Old Mutual Wealth has attributed more than half of its 15 per cent fall in profits to the change in charging structure on its UK closed book business, Heritage.
Reporting a decline in pre-tax adjusted operating profit from £307m to £260m over the year to 31 December 2016, the group says Heritage profits fell by £26m due to fee restructure, including capping exit fees to 1 per cent on certain products, as well as legal and other costs.
Other reasons given included long-term incentive plans payments of £10m in Intrinsic plus £6m of costs relating to the first full year running Old Mutual Wealth Private Client Advisors.
The reshaping of the executive committee and revisiting governance functions accounted for a further £5m.
Boasting the “unique franchise”, Old Mutual Wealth says it has the right strategic model to tap into the “compelling growth opportunities” of the UK wealth management sector.
IFRS post-tax loss for the division was £4m, compared with a £42m profit last year, which included £102m of platform transformation costs.
The group says: “We saw increased revenues from higher funds under management in our asset management business partially offset by modest revenue margin pressure in UK Platform, Quilter Cheviot and International.
“Higher overall costs in the period were incurred following investment in growth initiatives such as Old Mutual Global Investors (OMGI) desk builds and distribution, the effect of a full year of ownership of Quilter Cheviot as well as from higher operating costs directly associated with the increase in FUM based revenues.”
Old Mutual Wealth reported a 5 per cent increase in gross sales of £21.1bn, while OMGI saw a 19 per cent hike in gross sales, driven by Global Equity Absolute Return and the Cirilium fund range.
OMGI net inflows fell by 31 per cent, from £3.5bn to £2.4bn.

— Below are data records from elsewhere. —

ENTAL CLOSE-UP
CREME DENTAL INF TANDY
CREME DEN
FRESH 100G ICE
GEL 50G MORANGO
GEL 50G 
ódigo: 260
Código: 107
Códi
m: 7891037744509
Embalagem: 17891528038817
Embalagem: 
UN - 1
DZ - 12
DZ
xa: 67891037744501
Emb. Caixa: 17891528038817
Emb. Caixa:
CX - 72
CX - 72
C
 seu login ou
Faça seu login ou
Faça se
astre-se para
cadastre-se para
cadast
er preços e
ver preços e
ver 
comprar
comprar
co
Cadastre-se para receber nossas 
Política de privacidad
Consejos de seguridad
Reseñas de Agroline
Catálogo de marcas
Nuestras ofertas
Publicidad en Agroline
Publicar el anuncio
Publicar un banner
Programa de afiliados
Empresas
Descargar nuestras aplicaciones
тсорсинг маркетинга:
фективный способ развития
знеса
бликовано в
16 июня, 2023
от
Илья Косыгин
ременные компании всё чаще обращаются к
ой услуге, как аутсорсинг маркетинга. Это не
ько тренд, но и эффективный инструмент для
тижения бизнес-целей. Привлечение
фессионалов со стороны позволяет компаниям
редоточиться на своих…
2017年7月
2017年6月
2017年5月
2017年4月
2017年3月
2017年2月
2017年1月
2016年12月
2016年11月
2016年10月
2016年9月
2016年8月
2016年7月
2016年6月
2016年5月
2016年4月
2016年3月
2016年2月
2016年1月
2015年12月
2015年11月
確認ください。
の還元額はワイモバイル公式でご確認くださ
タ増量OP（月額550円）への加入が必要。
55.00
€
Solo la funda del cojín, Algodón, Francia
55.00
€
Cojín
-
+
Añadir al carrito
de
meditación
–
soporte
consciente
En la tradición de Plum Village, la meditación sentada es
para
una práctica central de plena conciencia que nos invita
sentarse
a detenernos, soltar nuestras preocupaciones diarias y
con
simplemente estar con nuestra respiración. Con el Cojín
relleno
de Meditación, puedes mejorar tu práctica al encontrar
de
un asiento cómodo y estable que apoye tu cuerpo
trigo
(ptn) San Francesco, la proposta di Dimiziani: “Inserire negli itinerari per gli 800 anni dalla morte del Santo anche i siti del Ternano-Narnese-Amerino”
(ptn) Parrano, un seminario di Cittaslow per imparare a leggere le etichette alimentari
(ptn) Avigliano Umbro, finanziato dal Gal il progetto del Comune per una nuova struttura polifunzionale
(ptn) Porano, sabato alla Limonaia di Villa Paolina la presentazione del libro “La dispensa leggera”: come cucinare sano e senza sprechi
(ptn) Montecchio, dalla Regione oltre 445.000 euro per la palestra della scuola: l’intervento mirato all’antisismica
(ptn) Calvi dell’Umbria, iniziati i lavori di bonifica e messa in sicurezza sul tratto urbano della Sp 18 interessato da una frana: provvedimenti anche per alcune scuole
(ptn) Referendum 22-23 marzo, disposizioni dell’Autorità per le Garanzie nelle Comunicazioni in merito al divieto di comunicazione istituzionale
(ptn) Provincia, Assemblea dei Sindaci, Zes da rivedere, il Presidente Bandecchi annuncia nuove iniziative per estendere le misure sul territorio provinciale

Quilter Cheviot saw “robust” net inflows of £800m, despite investor cautiousness but were 20 per cent lower than the previous year.
UK platform gross sales were 4 per cent higher than last year, of which 16 per cent came from Intrinsic advisers.
The group says: “OMW anticipates continued equity market and currency uncertainty, with the geopolitical landscape increasing in complexity and as the impact of the UK’s exit from the EU is progressed in 2017 and 2018.
It will continue to invest in its distribution and asset management capabilities primarily through organic growth but “minor in-fill” acquisitions will be considered if a suitable fit exists.